Water Graves - Landscape with the Fall of Icarus

12:00 AM

Water Graves 

Reflections on the Illusions of Drowning in Art
Curated by Taylor Schwartz

Pieter Bruegel the Elder, Landscape with the Fall of Icarus,  1558
“Proud of his success, the foolish Icarus forsook his guide, rising upon his wings to touch the skies; but as he neared the scorching sun, its heat softened the fragrant wax that held his plumes; and heat increasing melted the soft wax—he waved his naked arms instead of wings, with no more feathers to sustain his flight. And as he called upon his father's name his voice was smothered in the dark blue sea, now called Icarian from the dead boy's name.” Metamorphoses, Ovid
In another of Ovid’s myths, Icarus, son of the craftsman Daedalus, is given a pair of wings made out of feathers, wax, and leather, given to him by his father as a method of escape from the island Crete. Ignoring the warning from his father, Icarus flew too close to the sun, eventually melting the wax and leading him to his death.
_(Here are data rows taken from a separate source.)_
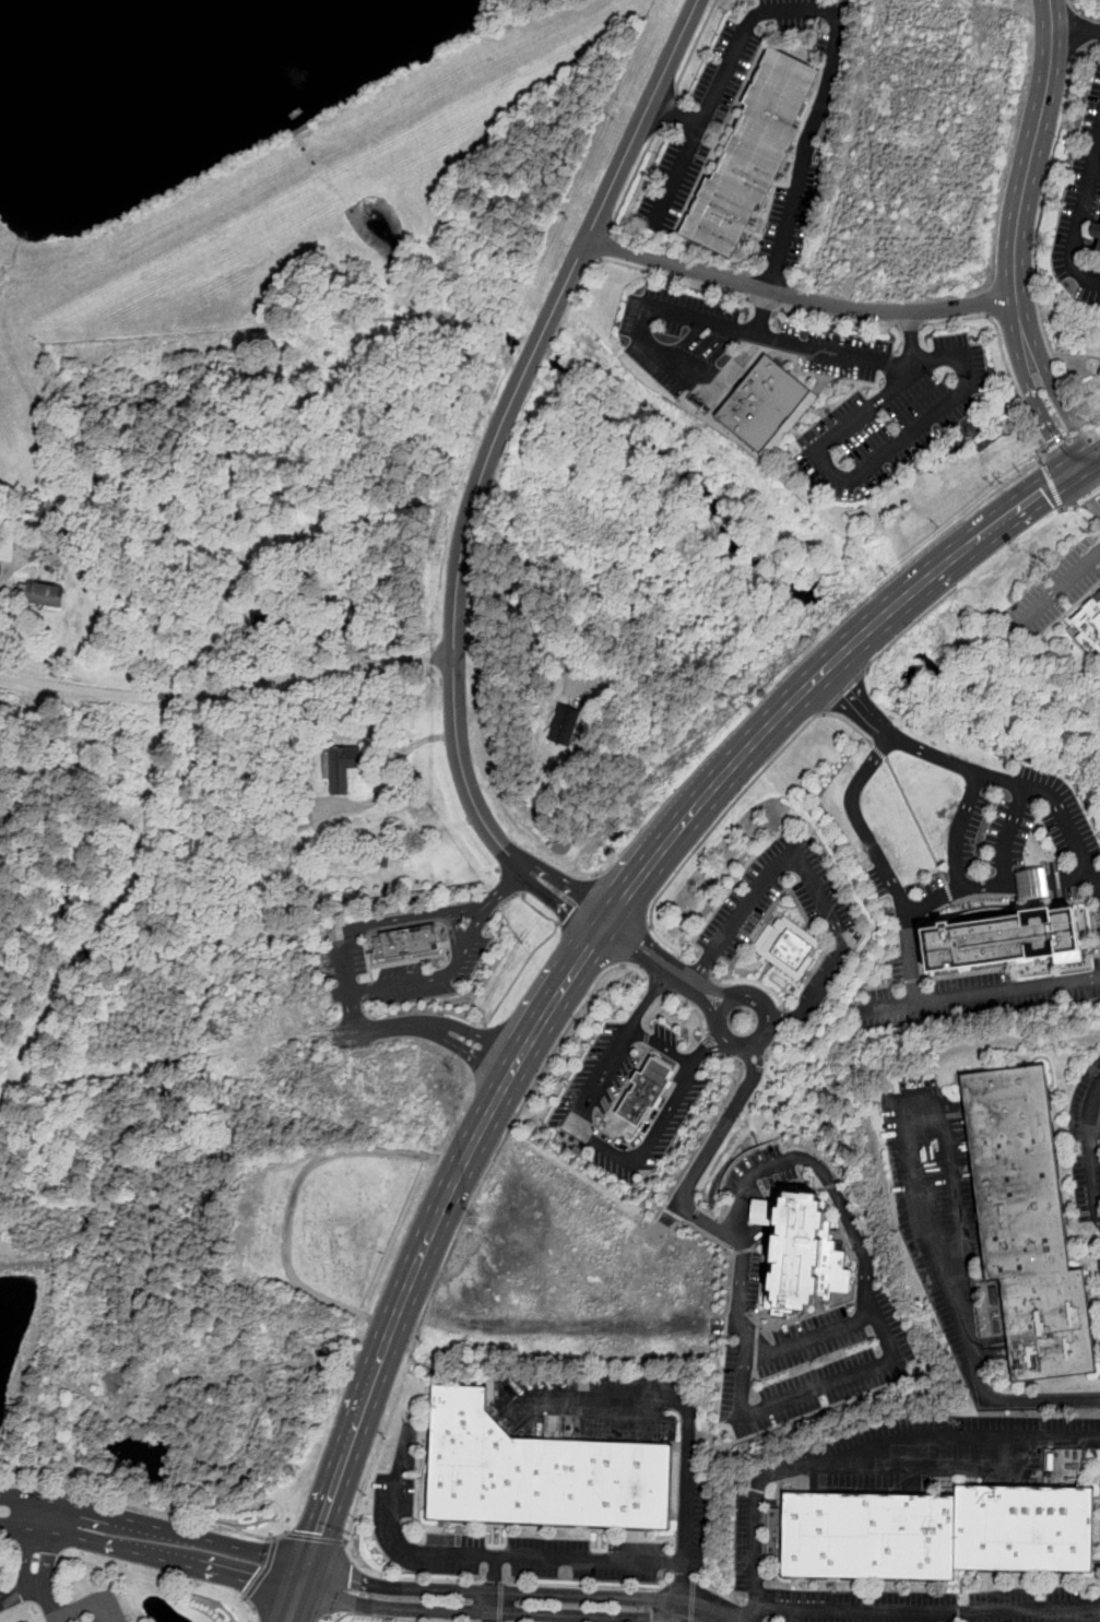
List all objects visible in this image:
road: (1072, 2)
road: (1076, 26)
road: (1075, 31)
road: (690, 56)
parking lot: (717, 102)
road: (663, 113)
road: (687, 152)
building: (750, 154)
road: (633, 180)
parking lot: (1081, 205)
road: (1040, 213)
road: (1080, 216)
parking lot: (790, 218)
road: (789, 222)
building: (1096, 230)
road: (1017, 235)
road: (604, 242)
building: (1099, 249)
road: (621, 263)
road: (798, 295)
road: (766, 304)
road: (841, 320)
road: (910, 326)
road: (911, 337)
parking lot: (930, 395)
building: (765, 402)
road: (1096, 422)
road: (1097, 427)
road: (1069, 436)
road: (813, 447)
traffic signals: (1079, 463)
road: (483, 467)
road: (1026, 472)
road: (1089, 480)
road: (1052, 484)
road: (1085, 498)
road: (1068, 508)
building: (6, 547)
road: (1055, 592)
building: (43, 593)
road: (909, 594)
parking lot: (1052, 594)
road: (528, 617)
building: (1089, 624)
road: (908, 629)
road: (228, 691)
road: (845, 691)
building: (564, 725)
road: (891, 737)
road: (879, 751)
building: (342, 766)
road: (391, 777)
road: (1008, 779)
road: (728, 810)
road: (919, 825)
parking lot: (1071, 830)
parking lot: (966, 832)
road: (1009, 832)
road: (882, 863)
road: (809, 872)
building: (1030, 881)
road: (996, 885)
road: (517, 887)
parking lot: (745, 907)
road: (498, 909)
road: (388, 922)
parking lot: (1098, 930)
road: (477, 931)
road: (455, 935)
building: (1005, 936)
building: (406, 942)
road: (635, 945)
building: (791, 947)
road: (660, 961)
road: (702, 967)
parking lot: (393, 970)
road: (436, 976)
road: (752, 980)
road: (657, 986)
road: (980, 994)
parking lot: (982, 996)
road: (649, 997)
road: (697, 1013)
road: (492, 1014)
road: (665, 1017)
road: (783, 1018)
road: (395, 1026)
road: (447, 1027)
road: (766, 1037)
parking lot: (665, 1039)
road: (489, 1040)
road: (662, 1046)
road: (704, 1047)
road: (470, 1055)
building: (645, 1090)
parking lot: (590, 1096)
road: (919, 1098)
road: (510, 1127)
parking lot: (1087, 1141)
road: (474, 1144)
road: (604, 1144)
road: (1090, 1150)
road: (710, 1152)
parking lot: (761, 1171)
road: (293, 1198)
parking lot: (937, 1203)
park: (333, 1222)
building: (1028, 1223)
building: (805, 1255)
parking lot: (1098, 1265)
road: (866, 1294)
parking lot: (805, 1356)
road: (746, 1359)
road: (1024, 1400)
parking lot: (584, 1403)
road: (865, 1446)
parking lot: (944, 1449)
road: (913, 1461)
building: (538, 1471)
road: (687, 1481)
parking lot: (394, 1499)
road: (146, 1508)
parking lot: (692, 1525)
building: (939, 1531)
road: (397, 1535)
road: (315, 1538)
parking lot: (750, 1540)
road: (152, 1543)
road: (263, 1568)
road: (35, 1569)
road: (494, 1588)
road: (684, 1591)
parking lot: (4, 1599)
road: (297, 1601)
road: (510, 1602)
road: (250, 1604)
parking lot: (931, 1606)
parking lot: (90, 1608)
road: (69, 1611)
road: (920, 1612)
road: (57, 1619)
In Bruegel’s Landscape with the Fall of Icarus, the farmer and plough seen in the foreground dominate the composition, a strange but effective choice on Bruegel’s part. The yellow-tinted light highlights the banks of the bay, drawing the eye away from the title character. It is only after the eye moves toward the right of the composition that the viewer sees Icarus. Well, part of Icarus. His flailing legs are the last to plummet into the cold green sea. Icarus will inevitably drown, a consequence brought about by his ignorance. But in a way, Icarus, in this depiction, has already drowned. He has drowned in the landscape of this chaotic composition, his existence forgotten. Such is the nature of the cruel sea.
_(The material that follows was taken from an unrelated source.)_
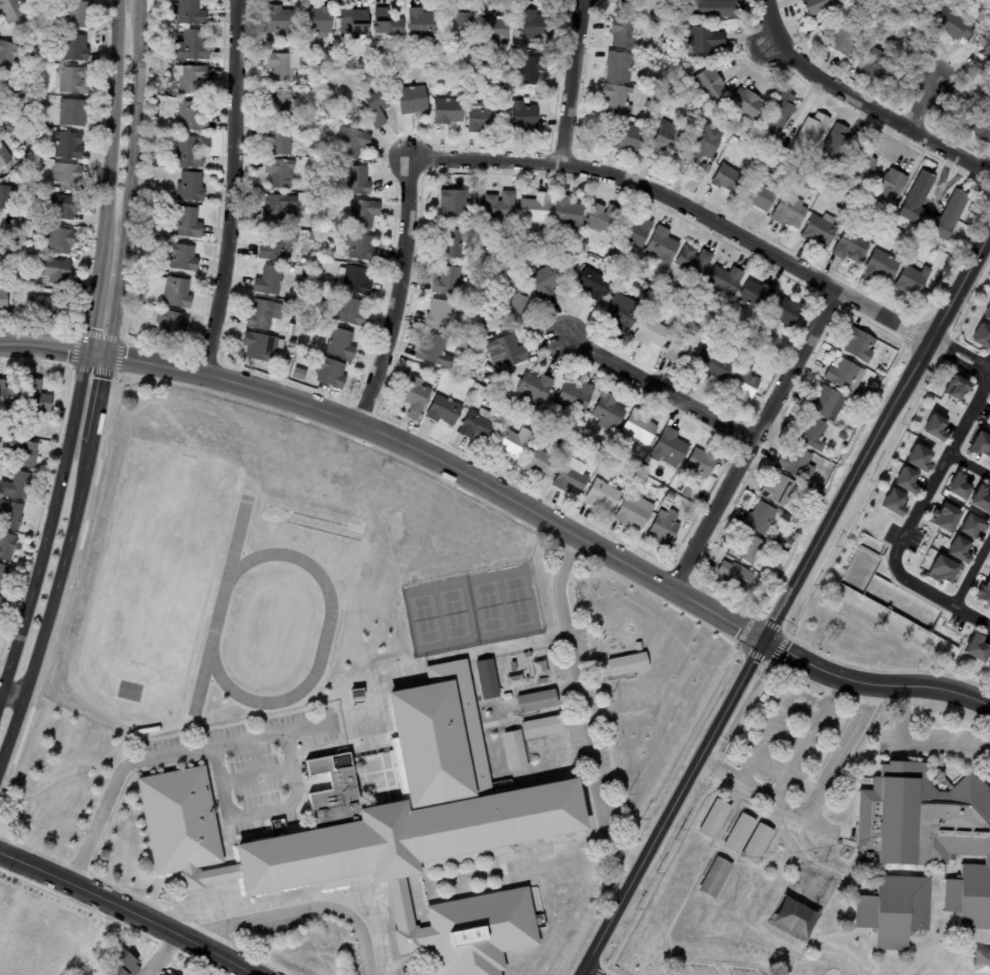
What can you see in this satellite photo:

His suffering will forever be ignored as the peasants of the foreground continue to wade through long days and short nights. In his poem, “Musee des Beaux-Arts,” W. H. Auden writes “In Breughel’s Icarus, for instance: how everything turns away/Quite leisurely from the disaster; the ploughman may have heard the splash, the forsaken cry,/But for him it was not an important failure” (14-17). It is a tendency for man to bury things he cannot withstand or cannot worry himself with. He buries them in work, play, and love. We all have memories, regrets, and losses condemned to the benthos of our subconscious. We just pray that they don’t resurface.